Work to complete –
Your task is to copy each line of the listing that contains the word "shift".

Data extract –
______________________________
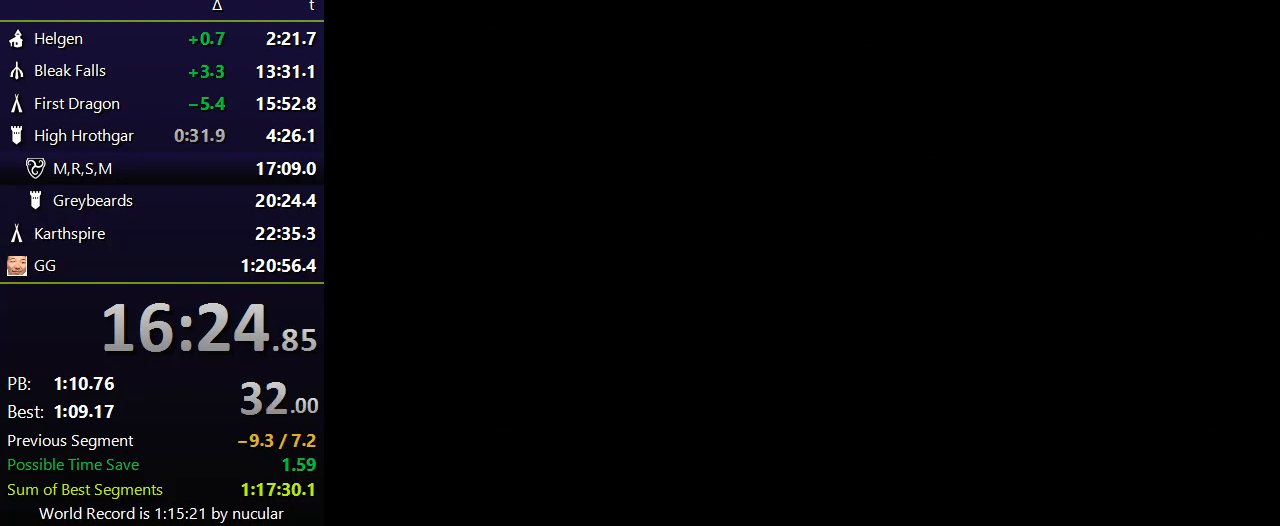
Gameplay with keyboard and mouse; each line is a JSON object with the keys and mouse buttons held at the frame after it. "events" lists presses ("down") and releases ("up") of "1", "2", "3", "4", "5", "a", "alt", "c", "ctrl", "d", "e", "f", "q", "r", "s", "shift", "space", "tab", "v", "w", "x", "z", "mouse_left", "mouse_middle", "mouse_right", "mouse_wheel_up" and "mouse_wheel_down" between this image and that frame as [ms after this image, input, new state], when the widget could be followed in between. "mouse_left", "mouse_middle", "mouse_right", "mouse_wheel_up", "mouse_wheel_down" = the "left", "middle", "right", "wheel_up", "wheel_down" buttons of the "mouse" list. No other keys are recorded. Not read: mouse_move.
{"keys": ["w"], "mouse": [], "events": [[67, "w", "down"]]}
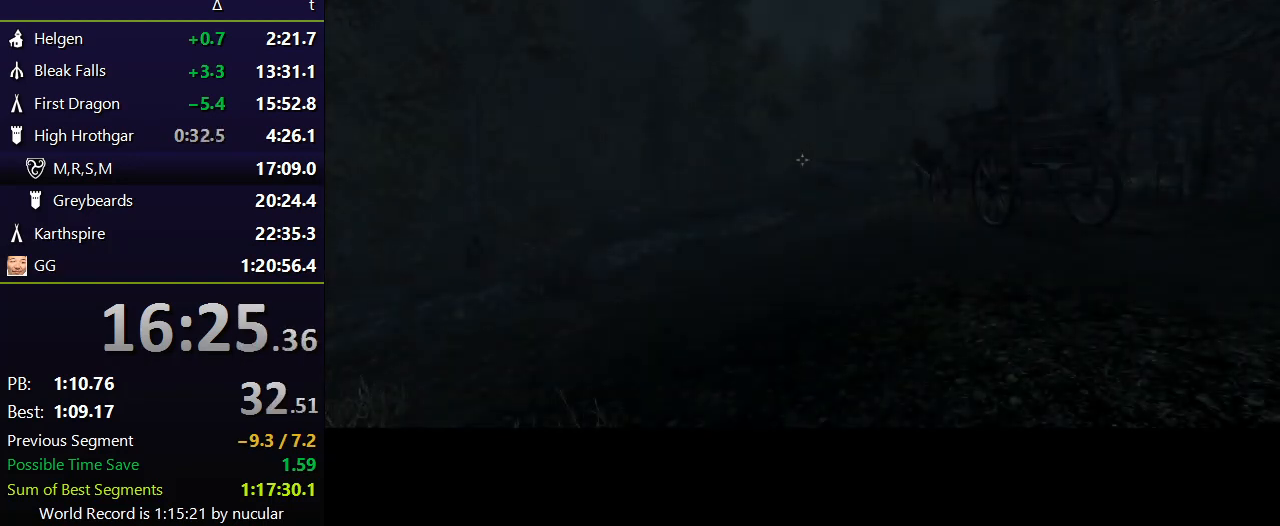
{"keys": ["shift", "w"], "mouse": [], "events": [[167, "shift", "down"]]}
______________________________
Exercise output –
Gameplay with keyboard and mouse; each line is a JSON object with the keys and mouse buttons held at the frame after it. "events" lists presses ("down") and releases ("up") of "1", "2", "3", "4", "5", "a", "alt", "c", "ctrl", "d", "e", "f", "q", "r", "s", "shift", "space", "tab", "v", "w", "x", "z", "mouse_left", "mouse_middle", "mouse_right", "mouse_wheel_up" and "mouse_wheel_down" between this image and that frame as [ms after this image, input, new state], when the widget could be followed in between. "mouse_left", "mouse_middle", "mouse_right", "mouse_wheel_up", "mouse_wheel_down" = the "left", "middle", "right", "wheel_up", "wheel_down" buttons of the "mouse" list. No other keys are recorded. Not read: mouse_move.
{"keys": ["shift", "w"], "mouse": [], "events": [[167, "shift", "down"]]}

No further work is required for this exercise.